Like a lot of people, Olivia Laing came to New York to join a lover. Like a lot of people, she soon became unjoined. She stopped eating and drifted, moved from sublet to sublet, wandered the streets in a desperate daze. She craved intimacy and shied away from it, was painfully self-conscious but also anxious that she was in danger of vanishing. What does loneliness feel like? It feels, she says, ‘like being hungry when everyone around you is readying for a feast. It feels shameful and alarming, and over time these feelings radiate outwards, making the lonely person increasingly isolated, increasingly estranged.’
The Lonely City is memoir, art criticism and a portrait of the Big Apple seen through the eyes of an accidental flâneuse. Laing, who is careful to distinguish between being alone and being lonely, is sensitive to pain. She mentions that after her mother came out of the closet in the 1980s they were driven out of the coastal village where she’d grown up. Her mother’s partner was an alcoholic, and Laing herself dropped out of college and lived for some time in junkie-filled squats. There is a way in which New York, whose Statue of Liberty sports Emma Lazarus’s words, ‘Give me your tired, your poor, your huddled masses yearning to breathe free’, is her natural home.
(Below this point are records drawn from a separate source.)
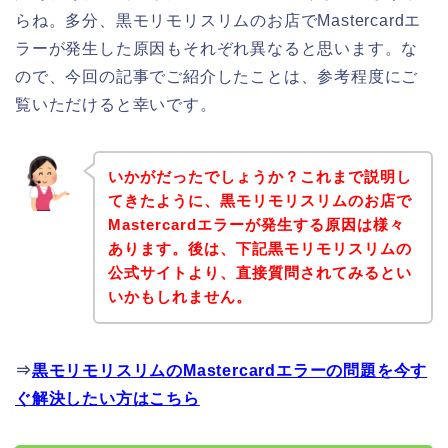
らね。多分、黒モリモリスリムのお店でMastercardエ
ラーが発生した原因もそれぞれ異なると思います。な
ので、今回の記事でご紹介したことは、参考程度にご
覧いただけると幸いです。
いかがだったでしょうか？これまで説明し
てきたように、黒モリモリスリムのお店で
Mastercardエラーが発生する原因は様々
あります。後は、下記黒モリモリスリムの
公式サイトより、直接質問されてみるとい
いかもしれません。
⇒
黒モリモリスリムのMastercardエラーの問題を今す
ぐ解決したい方はこちら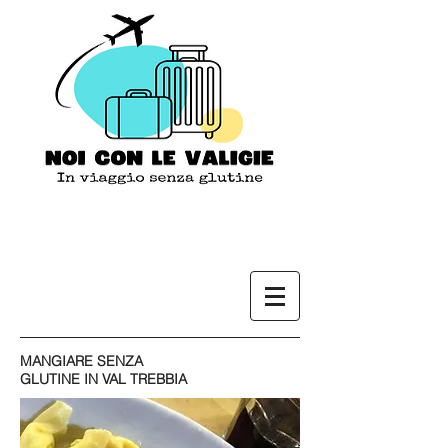
MANGIARE SENZA
GLUTINE IN VAL TREBBIA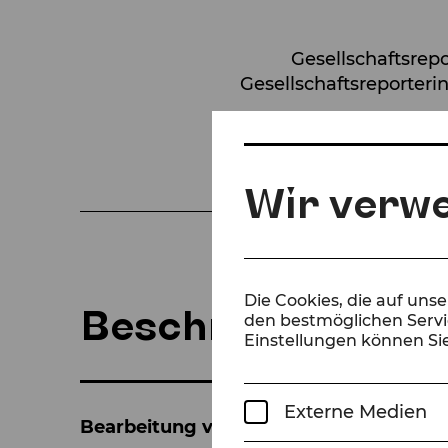
Gesellschaftsrepor
Gesellschaftsreporteri
Wir verw
Die Cookies, die auf uns
Beschreibung
den bestmöglichen Servic
Einstellungen können Sie
Externe Medien
Bearbeitung von Francesc Abós und Bar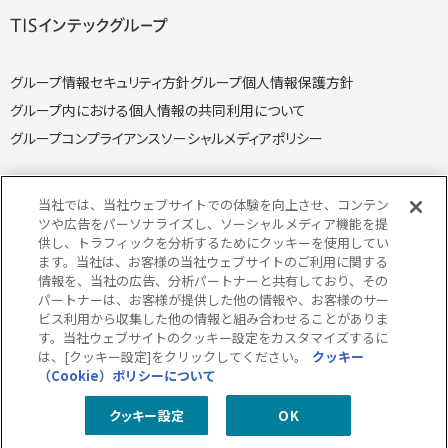
グループ情報セキュリティ方針
グループ個人情報保護方針
グループ内における個人情報の共同利用について
グループコンプライアンス
ソーシャルメディアポリシー
当社では、当社ウェブサイトでの体験を向上させ、コンテン
ツや広告をパーソナライズし、ソーシャルメディア機能を提
供し、トラフィックを分析するためにクッキーを使用してい
個人情報保護方針
個人情報の取り扱いについて
ます。当社は、お客様の当社ウェブサイトのご利用に関する
クッキー（Cookie）ポリシー
情報セキュリティ方針
情報を、当社の広告、分析パートナーと共有しており、その
パートナーは、お客様が提供した他の情報や、お客様のサー
特定個人情報取り扱い方針
特定個人情報の取り扱いについて
ビス利用から収集した他の情報と組み合わせることがありま
当サイトのご利用にあたって
サイトマップ
す。当社ウェブサイトのクッキー設定をカスタマイズするに
は、[クッキー設定]をクリックしてください。
クッキー
（Cookie）ポリシーについて
クッキー設定
OK
© 2026 TISI Inc.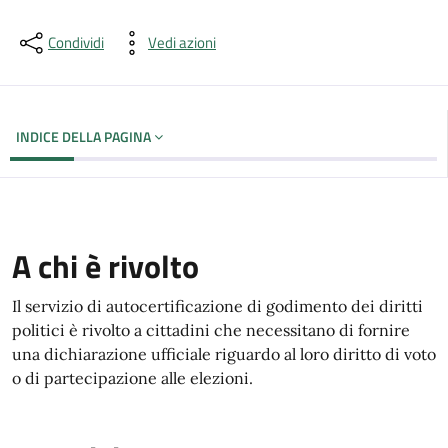
Dettagli del documento
Condividi
Vedi azioni
INDICE DELLA PAGINA
A chi è rivolto
Il servizio di autocertificazione di godimento dei diritti
politici è rivolto a cittadini che necessitano di fornire
una dichiarazione ufficiale riguardo al loro diritto di voto
o di partecipazione alle elezioni.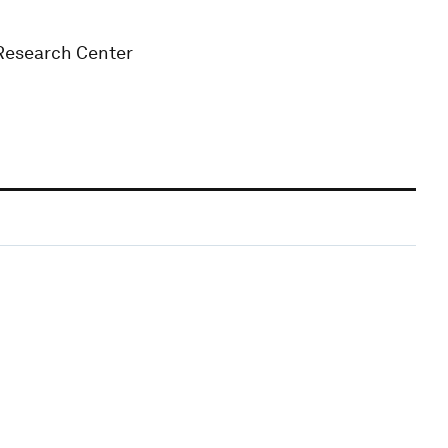
 Research Center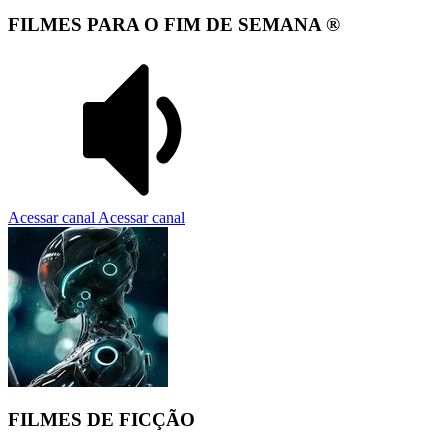
FILMES PARA O FIM DE SEMANA ®️
Acessar canal
Acessar canal
FILMES DE FICÇÃO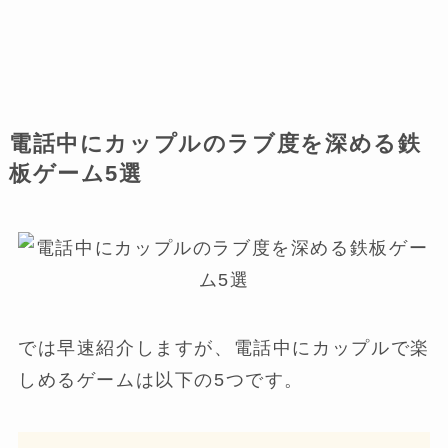
電話中にカップルのラブ度を深める鉄
板ゲーム5選
では早速紹介しますが、電話中にカップルで楽
しめるゲームは以下の5つです。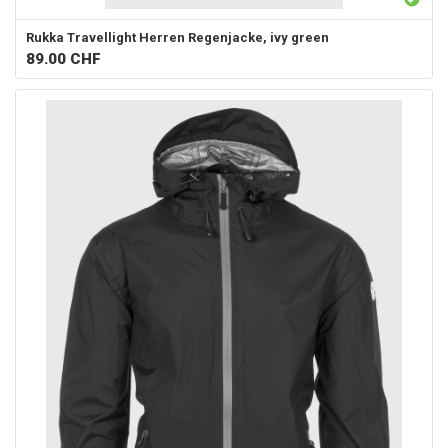
Rukka
Travellight Herren Regenjacke, ivy green
89.00
CHF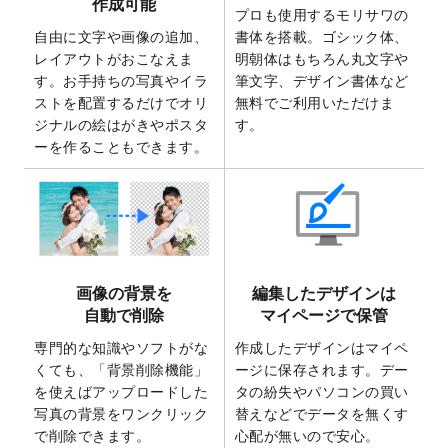
作成可能
ト
を追加いたしました。
プロも使用するモリサワの
自由に文字や画像の追加、
書体を搭載。ゴシック体、
2025/6/30
暑中見舞いのデザインテンプレート
を追加
レイアウトがおこなえま
明朝体はもちろん丸文字や
しました。
す。お手持ちの写真やイラ
筆文字、デザイン書体など
2025/6/27
キャンバスプリントのデザインテンプレー
ストを配置するだけでオリ
無料でご利用いただけま
ト
を追加いたしました。
ジナルの絵はがきやポスタ
す。
2025/6/24
2026年版1月始まりのカレンダーデザイン
ーを作ることもできます。
テンプレート
を公開いたしました。
2025/6/9
「
背景削除機能
」を実装しました。
2025/4/3
DMのデザインテンプレート
を追加しまし
た。
2025/2/21
マスキングテープのデザインテンプレート
画像の背景を
編集したデザインは
を追加しました。
自動で削除
マイページで保管
2025/2/4
マスキングテープのデザインテンプレート
を追加しました。
専門的な知識やソフトがな
作成したデザインはマイペ
くても、「背景削除機能」
ージに保存されます。デー
2025/1/15
配置できるデータ形式が増えました。
を使えばアップロードした
タの紛失やパソコンの買い
（pdf、psd、eps、tifに対応）
写真の背景をワンクリック
替えなどでデータを無くす
2024/12/24
2025年版4月始まりのカレンダーデザイン
で削除できます。
心配が無いので安心。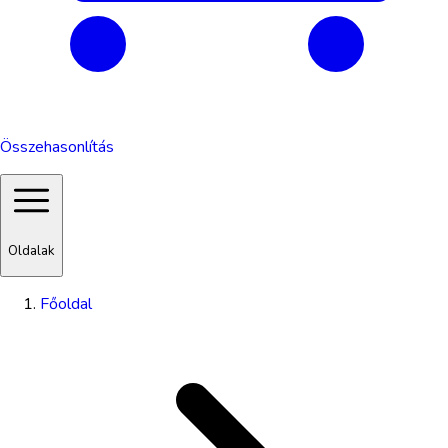
Összehasonlítás
Oldalak
Főoldal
It’s in the lives and work of artists, many of them queer, many of them associated with downtown New York — David Wojnarowicz, Peter Hujar, Klaus Nomi, Nan Goldin — that she finds companionship, examples of how to ‘resist loneliness, to make a joyous art of difference’. Individuals, often seen as cool, edgy, fearless transgressors, are portrayed as scratched, nervous humans. Her Andy Warhol is Andrej Warhola, the bullied child of Slovakian immigrants, disfigured by acne, self-conscious about his speech impediment. Capote called him ‘the most friendless person I’d ever met in my life’; his nickname ‘Drella’ was from Cinderella, the girl left behind while everyone else was at the ball. Hardly surprising, Laing suggests, if he used machines such as the Polaroid or 16mm Bolex camera to keep the world at bay — to the extent that he called his tape recorder ‘my wife’.
She writes sympathetically about him, his would-be assassin Valerie Solanas (founder of Scum — the Society for Cutting Up Men), Greta Garbo, Edward Hopper. And also about Henry Darger, known today as an extraordinary and extraordinarily creepy outsider artist responsible for The Story of the Vivian Girls, a mythological war tale over 15,000 pages long and full of beautiful, horrific images of naked young girls being choked, tortured and hanged. Darger was born to a crippled father and a mother who died when he was four, sent to an asylum for feeble-minded children, and though he ran away, spent most of his life working as a janitor and living alone in a boarding house. Laing is fascinated by the way he deployed found images and tracing techniques to create visual abundance, and fascinating in her attention to ‘the gaze of agony, the gaze of empathy, and the gaze of disassociation’ she discerns in his imagery.
It’s sometimes claimed, mostly by idiots, that the internet helps combat loneliness. Pack up your troubles and get connected, interact, join the network! Laing, who is by no means a technophobe (she describes her laptop as ‘my cathected silver lover’), evokes what she calls the ‘isolation and data dependency’ of the digital realm:
This descending scroll from mostly strangers, institutions, friends, this ephemeral community in which I was a disembodied and inconstant presence … news of a death, protest picture, art opening, joke about Derrida, refugees in the forests of Macedonia, hashtag shame, hashtag lazy.
It may seem odd, but this book, with its 50 shades of blue, with many passages as bruised and gorgeous as those in the fictions of writers such as Jean Rhys and Sam Selvon — imbues New York with a perverse romance. At one point Laing finds herself
clinging hopelessly to the city itself: the repeating tapestry of psychics and bodegas, the bump and grind of traffic, the live lobsters on the corner of Ninth Avenue, the steam drifting up from beneath the streets.
It makes me, who actually lives there, feel as if I’ve had my eyes and ears closed to it for far too long. Perhaps I’m dead? Laing says: ‘Loneliness, longing, does not mean one has failed, but simply that one is alive.’
The beaten-up, character-rich East Village in which she and many of her beloved artists lived has increasingly been taken over by mani-pedi salons, frozen-yoghurt stores, shrines to emollience. Laing, eschewing narcissism and navel-gazing to the end, concludes with a warning about not only urban gentrification but a gentrification of the emotions:
Amidst the glossiness of late capitalism, we are fed the notion that all difficult feelings — depression, anxiety, loneliness, rage — are simply a consequence of unsettled chemistry, a problem to be fixed, rather than a response to structural injustice.